Professor Horowitz has a created a revolutionary system that yields a new, more effective way of writing. She is the author of six books that help the writer learn her trademarked writing system, including editions for college, high school, and middle school. The college version is a required text at New York University and the University of California, Long Beach. Two of her books have been used in the Lights, Camera, Literacy! program taught to over 1,000 children in Maryland’s Montgomery County Public School System (recipient of the “Malcolm Baldrige National Quality Award” for outstanding scholastic performance). Professor Horowitz writes articles for Script magazine, and she pens a monthly column for MovieOutline.com, an online magazine with 30,000 subscribers. She is featured in Now Write! Screenwriting anthology published by Tarcher/Penguin edited by Sherry Ellis and the 2014 edition of The Expert Success Solution published by Morgan James Publishing. Marilyn’s upcoming novel, The Book of Zev, will be out in December 2014.
Professor Horowitz has taught more than 100 classes, seminars, and workshops across the country for groups including the Writers Guild of America East, NYWIFT, Philadelphia Writer’s Conference, Script DC, Screenwriters World East, and the Great American PitchFest.
Professor Horowitz has written several feature-length screenplays. Her production credits include the feature films And Then Came Love (2007), starring Vanessa Williams and distributed by Warner Bros.; Caleb’s Door (2009), distributed by Around the Scenes; Found in Time (2011); Nocturnal Agony (2011); and The One (2011).
What inspires you to write?
I am inspired by the interesting people I have met and the unusual stories I have heard about someone’s life. I imagine what the circumstances were that created their situation, and what the possible outcome could be.

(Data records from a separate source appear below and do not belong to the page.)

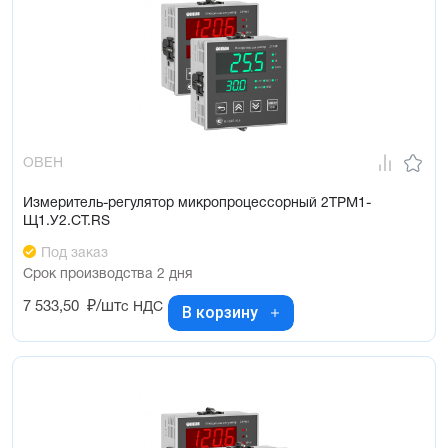
ОВЕН
Измеритель-регулятор микропроцессорный 2ТРМ1-
Щ1.У2.СТ.RS
Под заказ
Срок производства 2 дня
7 533,50
₽/шт
с НДС
В корзину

Tell us about your writing process.
I have a trademarked writing process that I have used to teach screenwriters and novelists for fifteen years. It involves using a series of exercises to excite the mind to create a well-structured story from the moment the writer first conceives of it. Because it is character based, I always do the first of the series of exercises that can be found in my NYU textbook, How To Write A Screenplay In 10 Weeks. I write by hand in extra large Moleskine ruled notebooks, though I often type pages of notes. The Book of Zev was 880 handwritten pages. I make a very rough outline of the basic movements of the plot, but then I ride bareback, and let the story flow.
For Fiction Writers: Do you listen (or talk to) to your characters?
They talk to me, definitely. But I can speak with them and often do. Many times, a piece of music defines the cadence more than the actual voice, and the rhythm leads to the vocabulary. For example in The Book of Zev, there’s a wonderful Nuevo Tango, Zeb’s Tango and I would sometimes listen to it when writing in his point of view.
What advice would you give other writers?
Writers write. Write incessantly about anything. All the time.
How did you decide how to publish your books?
I was fortunate to be offered a deal by a small boutique house and decided to accept the offer. I have always self-published my textbooks, and that has worked out very well for me.
What do you think about the future of book publishing?
The future looks bright for all writers. There are so many ways to get into print, so many available services to promote your work, and so many people LOVE to read! The key is to write so well no one can put your book down, no matter what format they are reading it in.Sadly, the hardest work we writers have to do is not the writing, but how to get our books read.
What do you use?: Professional Editor, Professional Cover Designer
What genres do you write?: I write books, screenplays and articles on writing. I have written in almost every genre excluding horror.